# Star Wars Rp: The New War



## Apprentice (Sep 30, 2008)

The time is ripe for new knights to arise. The Sith is coming for world domination.And who will dominate? You will. You will kill or save, capture or rescue. It's your decision.
.................................................. .................................................. ....
Your going to start out in a bar on Adamastor. Doing what, I dont know. But I do know our paths will be crossed very soon. Anyways i dont have much for what your supposed to do because you do whatever you want.

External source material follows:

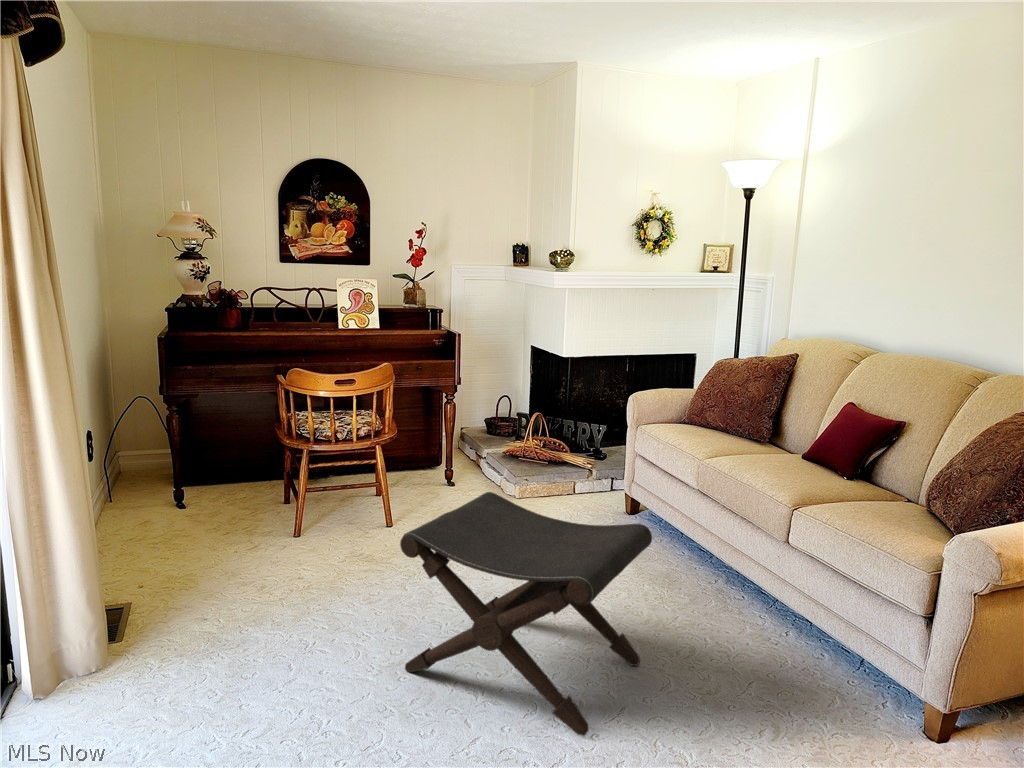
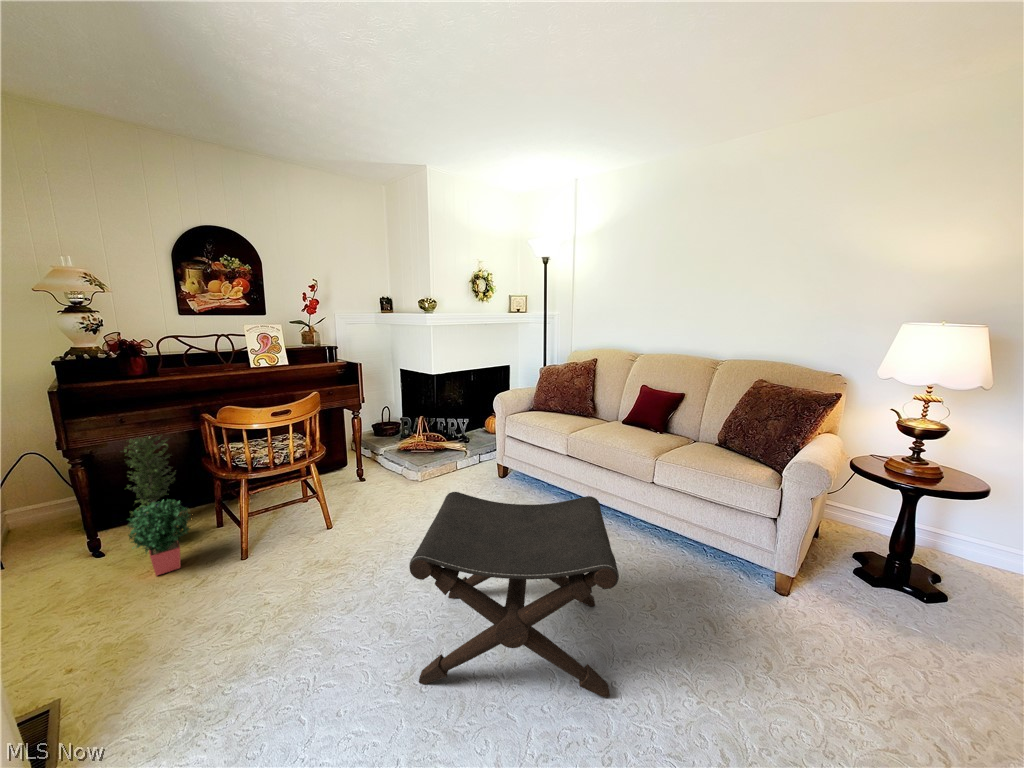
potted plant: none [204,378,261,532] -> present [124,435,190,575]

But I do have a character sheet you must fill out.
........................................................................................................
Character Sheet:
Name: (no star wars duplicates)
Age: (14+)
Race: (Human,Hutt,Ice Head,Jarell,etc)
Gender: (male,Female)
Wepons: (  )
Apperance: (none to say)
Occupation: (Jedi Knight,Bounty Hunter,Sith Adept,etc)
........................................................................................................
My Character Sheet:

Name:Ryu Savegry

Age:15

Race:Human

Gender:Male

Weapons: Dual Scout Trooper Blasters,74-Z Speederbike

Apperance:Medium Toned Skin,Medium Build,About 5ft-11inches,Neck Lenghth Black Hair,Dark Blue Eyes,Same Clothes As Darth Maul,Black Clone Trooper Boots, Black Clone Trooper Chest Plates

Occupation: Bounty Hunter/Sith Adept


----------



## F.O.K. (Sep 30, 2008)

Name: James Konobi
Age: 25
Race: human
Gender: male
Wepons: black lightwip, black lightsaber, black lightknife, and black double-sided lightsaber
Apperance: 
but the lightsaber is black
Occupation: Sith Lord
(Sorry for adding this, but it is important.)Powers: all things force.


----------